Supplied entries section start

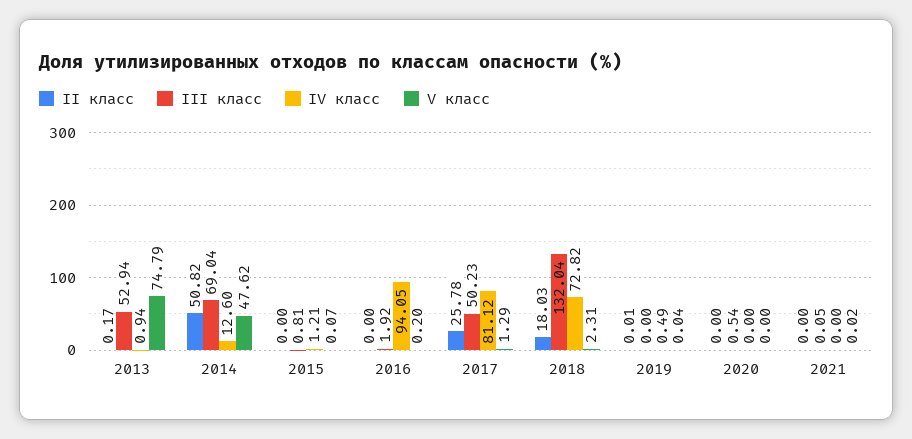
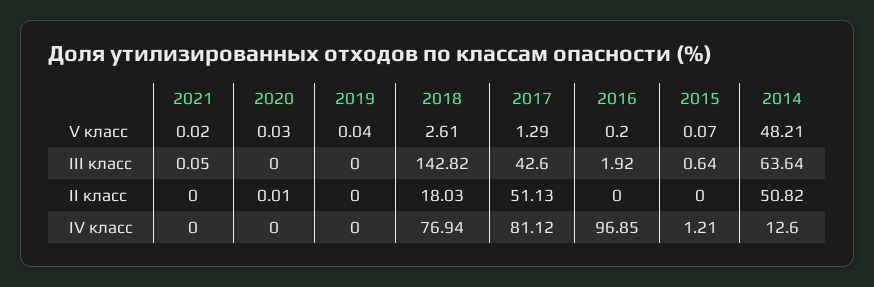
  {
    "II класс": {
-     "2013": 0.17,
      "2014": 50.82,
      "2015": 0,
      "2016": 0,
-     "2017": 25.78,
+     "2017": 51.13,
      "2018": 18.03,
-     "2019": 0.01,
+     "2019": 0,
-     "2020": 0,
+     "2020": 0.01,
      "2021": 0
    },
    "III класс": {
-     "2013": 52.94,
-     "2014": 69.04,
+     "2014": 63.64,
-     "2015": 0.81,
+     "2015": 0.64,
      "2016": 1.92,
-     "2017": 50.23,
+     "2017": 42.6,
-     "2018": 132.04,
+     "2018": 142.82,
      "2019": 0,
-     "2020": 0.54,
+     "2020": 0,
      "2021": 0.05
    },
    "IV класс": {
-     "2013": 0.94,
      "2014": 12.6,
      "2015": 1.21,
-     "2016": 94.05,
+     "2016": 96.85,
      "2017": 81.12,
-     "2018": 72.82,
+     "2018": 76.94,
-     "2019": 0.49,
+     "2019": 0,
      "2020": 0,
      "2021": 0
    },
    "V класс": {
-     "2013": 74.79,
-     "2014": 47.62,
+     "2014": 48.21,
      "2015": 0.07,
      "2016": 0.2,
      "2017": 1.29,
-     "2018": 2.31,
+     "2018": 2.61,
      "2019": 0.04,
-     "2020": 0,
+     "2020": 0.03,
      "2021": 0.02
    }
  }

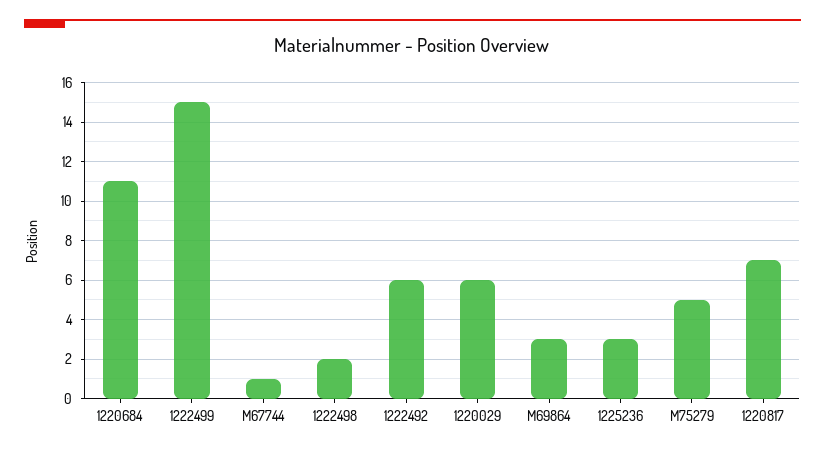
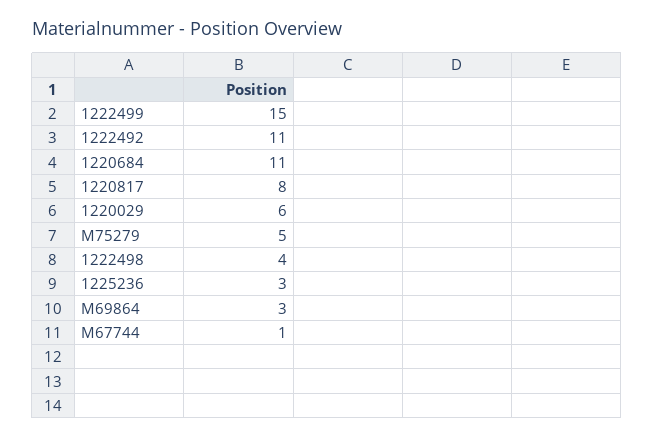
  {
    "1220684": 11,
    "1222499": 15,
    "M67744": 1,
-   "1222498": 2,
+   "1222498": 4,
-   "1222492": 6,
+   "1222492": 11,
    "1220029": 6,
    "M69864": 3,
    "1225236": 3,
    "M75279": 5,
-   "1220817": 7
+   "1220817": 8
  }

Supplied entries section end

== Task requirements ==
Print the listing again exactly, please. Keep the pictures out of it.

== Solution to this exercise ==
  {
    "II класс": {
-     "2013": 0.17,
      "2014": 50.82,
      "2015": 0,
      "2016": 0,
-     "2017": 25.78,
+     "2017": 51.13,
      "2018": 18.03,
-     "2019": 0.01,
+     "2019": 0,
-     "2020": 0,
+     "2020": 0.01,
      "2021": 0
    },
    "III класс": {
-     "2013": 52.94,
-     "2014": 69.04,
+     "2014": 63.64,
-     "2015": 0.81,
+     "2015": 0.64,
      "2016": 1.92,
-     "2017": 50.23,
+     "2017": 42.6,
-     "2018": 132.04,
+     "2018": 142.82,
      "2019": 0,
-     "2020": 0.54,
+     "2020": 0,
      "2021": 0.05
    },
    "IV класс": {
-     "2013": 0.94,
      "2014": 12.6,
      "2015": 1.21,
-     "2016": 94.05,
+     "2016": 96.85,
      "2017": 81.12,
-     "2018": 72.82,
+     "2018": 76.94,
-     "2019": 0.49,
+     "2019": 0,
      "2020": 0,
      "2021": 0
    },
    "V класс": {
-     "2013": 74.79,
-     "2014": 47.62,
+     "2014": 48.21,
      "2015": 0.07,
      "2016": 0.2,
      "2017": 1.29,
-     "2018": 2.31,
+     "2018": 2.61,
      "2019": 0.04,
-     "2020": 0,
+     "2020": 0.03,
      "2021": 0.02
    }
  }

  {
    "1220684": 11,
    "1222499": 15,
    "M67744": 1,
-   "1222498": 2,
+   "1222498": 4,
-   "1222492": 6,
+   "1222492": 11,
    "1220029": 6,
    "M69864": 3,
    "1225236": 3,
    "M75279": 5,
-   "1220817": 7
+   "1220817": 8
  }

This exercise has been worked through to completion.